Although the atmosphere was rowdy at times, even the greenest of cowhands understood what was acceptable and unacceptable around the chuck-wagon. Riders approaching the campsite knew better than to stir up dust that could blow into the food or to park their horse too close to camp. Cowboys wanting to warm up never crowded around, or scuffled near, the cook's fire.
According to cowboy etiquette, it was ill mannered for a cowboy to take the last serving of anything unless he was sure the rest of the group was done eating. Also, if a man got up during a meal to refill his coffee cup and a fellow cowboy yelled, "Man at the pot," he was duty-bound to fill all the cups held out to him. At the end of a meal, the cowhands always scraped their plates clean and put them in the "wreck pan," a receptacle specifically for that purpose.
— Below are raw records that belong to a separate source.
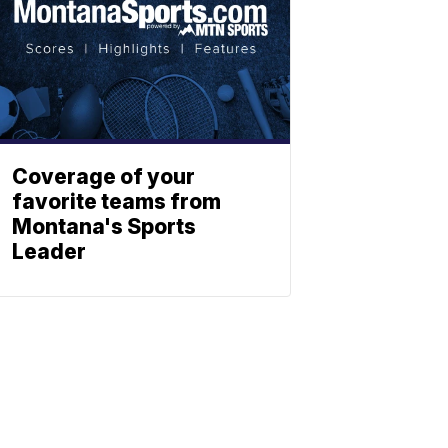
Coverage of your
favorite teams from
Montana's Sports
Leader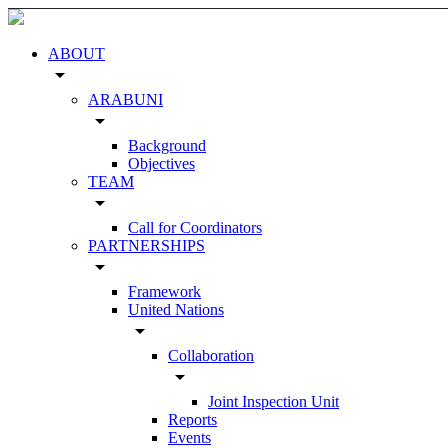
ABOUT
arrow_drop_down
ARABUNI
arrow_drop_down
Background
Objectives
TEAM
arrow_drop_down
Call for Coordinators
PARTNERSHIPS
arrow_drop_down
Framework
United Nations
arrow_drop_down
Collaboration
arrow_drop_down
Joint Inspection Unit
Reports
Events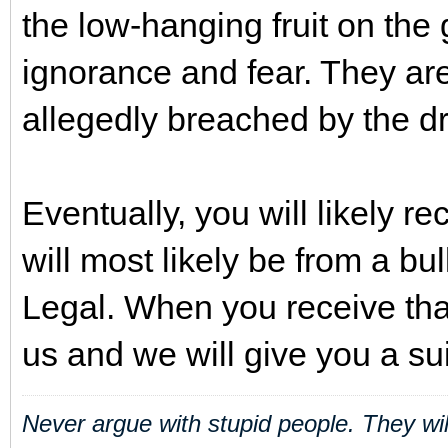
the low-hanging fruit on the g
ignorance and fear. They are
allegedly breached by the dr
Eventually, you will likely r
will most likely be from a bu
Legal. When you receive tha
us and we will give you a su
Never argue with stupid people. They wi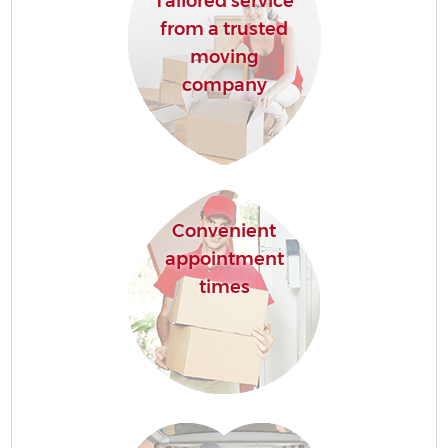
Tailored service
from a trusted
moving
company
Convenient
appointment
times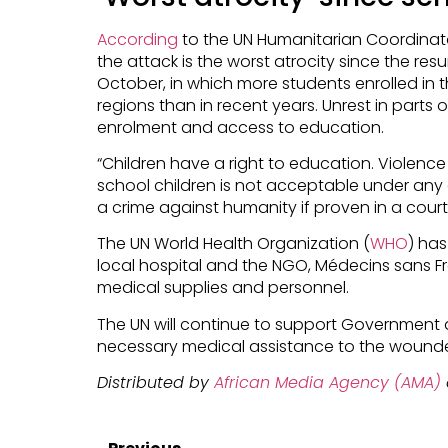
According
to the UN Humanitarian Coordinato
the attack is the worst atrocity since the re
October, in which more students enrolled in
regions than in recent years. Unrest in part
enrolment and access to education.
“Children have a right to education. Violenc
school children is not acceptable under an
a crime against humanity if proven in a court
The UN World Health Organization (
WHO
) has
local hospital and the NGO, Médecins sans Fro
medical supplies and personnel.
The UN will continue to support Government 
necessary medical assistance to the wound
Distributed by
African Media Agency (AMA)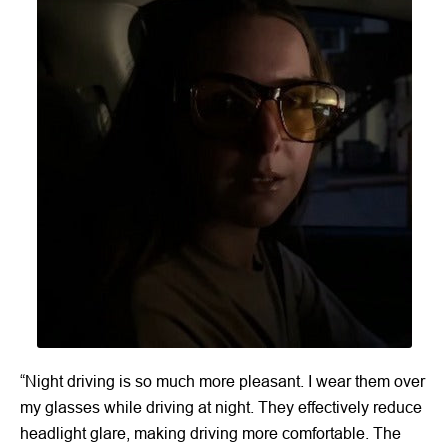
“Night driving is so much more pleasant. I wear them over
my glasses while driving at night. They effectively reduce
headlight glare, making driving more comfortable. The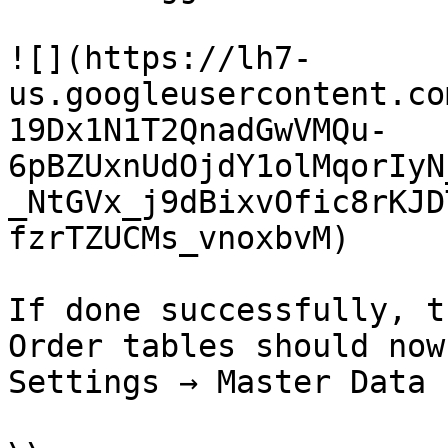
![](https://lh7-
us.googleusercontent.co
19Dx1N1T2QnadGwVMQu-
6pBZUxnUdOjdY1olMqorIyN
_NtGVx_j9dBixvOfic8rKJD
fzrTZUCMs_vnoxbvM)

If done successfully, t
Order tables should now
Settings → Master Data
Behind his back, cowhands often referred to the camp cook as "bean wrangler," "dough puncher," "pot wrassler," or "biscuit shooter," but never within earshot.
Although the cattle drives have ended, today, the chuckwagon feeds working cowboys on large ranches and serves as a social gathering place during cowboy celebrations, fairs, meetings and other important events.